エコノミークラス症候群を予防するための第一の方法は体を動かすことです。エコノミーの名の如く、飛行機のエコノミークラスで8時間以上のフライトをした場合に発症する可能性が高くなる病気です。そのため、長時間同じ体勢でいることはNG。電車や飛行機などの乗り物に乗っている場合はこまめにトイレに行ったり、足を組み替えたりと体を動かすように心がけましょう。足の指をグーパーと閉じたり開いたりするだけでも血流が良くなるのでおすすめです。

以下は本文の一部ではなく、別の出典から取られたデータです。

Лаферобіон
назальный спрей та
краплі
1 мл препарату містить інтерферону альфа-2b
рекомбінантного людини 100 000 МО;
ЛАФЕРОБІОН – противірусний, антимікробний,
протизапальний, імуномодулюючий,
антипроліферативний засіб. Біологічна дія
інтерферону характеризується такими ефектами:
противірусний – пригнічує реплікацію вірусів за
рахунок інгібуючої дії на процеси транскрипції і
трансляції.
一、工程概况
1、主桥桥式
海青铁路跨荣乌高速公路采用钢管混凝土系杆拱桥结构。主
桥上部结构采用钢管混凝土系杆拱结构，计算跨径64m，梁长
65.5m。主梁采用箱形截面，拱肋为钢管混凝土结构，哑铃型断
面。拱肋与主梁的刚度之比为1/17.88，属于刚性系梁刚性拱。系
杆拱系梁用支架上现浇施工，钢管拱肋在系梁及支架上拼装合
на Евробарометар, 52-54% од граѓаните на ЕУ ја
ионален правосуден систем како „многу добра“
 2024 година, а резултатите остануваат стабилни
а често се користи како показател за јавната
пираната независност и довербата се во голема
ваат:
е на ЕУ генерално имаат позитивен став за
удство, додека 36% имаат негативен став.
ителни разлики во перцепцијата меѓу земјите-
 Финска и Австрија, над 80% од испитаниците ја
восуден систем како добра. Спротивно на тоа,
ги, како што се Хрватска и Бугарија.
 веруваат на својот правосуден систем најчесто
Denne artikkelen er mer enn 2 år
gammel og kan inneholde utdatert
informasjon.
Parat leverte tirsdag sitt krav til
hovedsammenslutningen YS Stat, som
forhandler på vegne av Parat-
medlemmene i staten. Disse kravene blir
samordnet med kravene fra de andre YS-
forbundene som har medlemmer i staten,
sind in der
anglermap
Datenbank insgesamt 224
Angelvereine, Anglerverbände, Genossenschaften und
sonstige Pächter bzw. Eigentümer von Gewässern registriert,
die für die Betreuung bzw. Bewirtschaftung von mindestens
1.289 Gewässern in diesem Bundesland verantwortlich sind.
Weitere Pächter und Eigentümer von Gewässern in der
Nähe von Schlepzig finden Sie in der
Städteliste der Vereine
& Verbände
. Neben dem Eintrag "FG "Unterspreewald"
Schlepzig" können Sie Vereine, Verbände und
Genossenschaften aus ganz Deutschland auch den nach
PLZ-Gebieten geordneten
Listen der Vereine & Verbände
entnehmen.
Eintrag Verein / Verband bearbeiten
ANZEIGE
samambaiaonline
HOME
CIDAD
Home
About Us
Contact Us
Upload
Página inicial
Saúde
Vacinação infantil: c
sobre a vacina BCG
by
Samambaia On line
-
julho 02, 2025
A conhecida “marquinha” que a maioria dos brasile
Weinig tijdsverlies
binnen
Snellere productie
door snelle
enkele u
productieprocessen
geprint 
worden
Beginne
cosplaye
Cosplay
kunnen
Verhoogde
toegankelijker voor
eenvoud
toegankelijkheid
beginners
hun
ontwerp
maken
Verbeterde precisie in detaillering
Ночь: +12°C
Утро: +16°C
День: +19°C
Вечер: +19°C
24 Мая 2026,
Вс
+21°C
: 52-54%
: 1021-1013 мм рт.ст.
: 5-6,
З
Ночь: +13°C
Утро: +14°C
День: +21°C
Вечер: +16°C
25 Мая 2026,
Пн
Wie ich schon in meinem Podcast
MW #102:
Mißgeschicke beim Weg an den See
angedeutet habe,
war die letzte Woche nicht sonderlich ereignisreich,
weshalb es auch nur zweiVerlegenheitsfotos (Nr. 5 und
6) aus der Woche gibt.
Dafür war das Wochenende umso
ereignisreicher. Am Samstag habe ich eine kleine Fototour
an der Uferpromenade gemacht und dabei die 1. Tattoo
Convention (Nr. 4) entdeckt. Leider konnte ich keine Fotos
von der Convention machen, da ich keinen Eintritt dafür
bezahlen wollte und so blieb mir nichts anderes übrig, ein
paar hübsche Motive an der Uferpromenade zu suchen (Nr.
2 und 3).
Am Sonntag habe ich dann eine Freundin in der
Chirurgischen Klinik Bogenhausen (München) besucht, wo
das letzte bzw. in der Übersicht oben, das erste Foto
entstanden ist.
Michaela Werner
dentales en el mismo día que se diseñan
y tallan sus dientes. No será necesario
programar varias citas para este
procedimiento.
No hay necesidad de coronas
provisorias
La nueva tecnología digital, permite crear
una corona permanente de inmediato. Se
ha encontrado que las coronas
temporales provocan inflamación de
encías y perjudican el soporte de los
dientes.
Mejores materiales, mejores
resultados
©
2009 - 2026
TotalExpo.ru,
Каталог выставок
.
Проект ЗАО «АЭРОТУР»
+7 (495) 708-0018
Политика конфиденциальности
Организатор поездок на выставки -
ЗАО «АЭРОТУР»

また、長時間水分を摂らないということも避けましょう。脱水になると、血液が濃くなってしまい血栓が生じやすくなってしまいます。そのため「1時間に1回は水を飲む」などルールを決めて、定期的に水分摂取をしましょう。事前にお医者様などから「血栓ができやすい体質」と診断されている方には、これらの方法に加えて着圧性ストッキングを履くことをおすすめします。ドラッグストアでも売っているような、寝るときに履くタイプのものでもOK。足をきゅっと引き締めることで血流が良くなり、心臓に血液が行き渡りやすくなるのです。

エコノミークラス症候群の入院の必要性は?

女性患者

軽度な場合は通院で治療が可能ですが、重症な場合は入院が必要となる場合があるようです。重症化する前に病院を受診することが大切です。

おわりに

エコノミークラス症候群は予防できる病気です。特に妊娠している方は妊娠前に比べて動くことが少なくなり、生活的にも体質的にも発症しやすい状態にあります。気分転換も兼ねて適度に散歩をしたり運動をしたりなどを怠らないようにしましょう。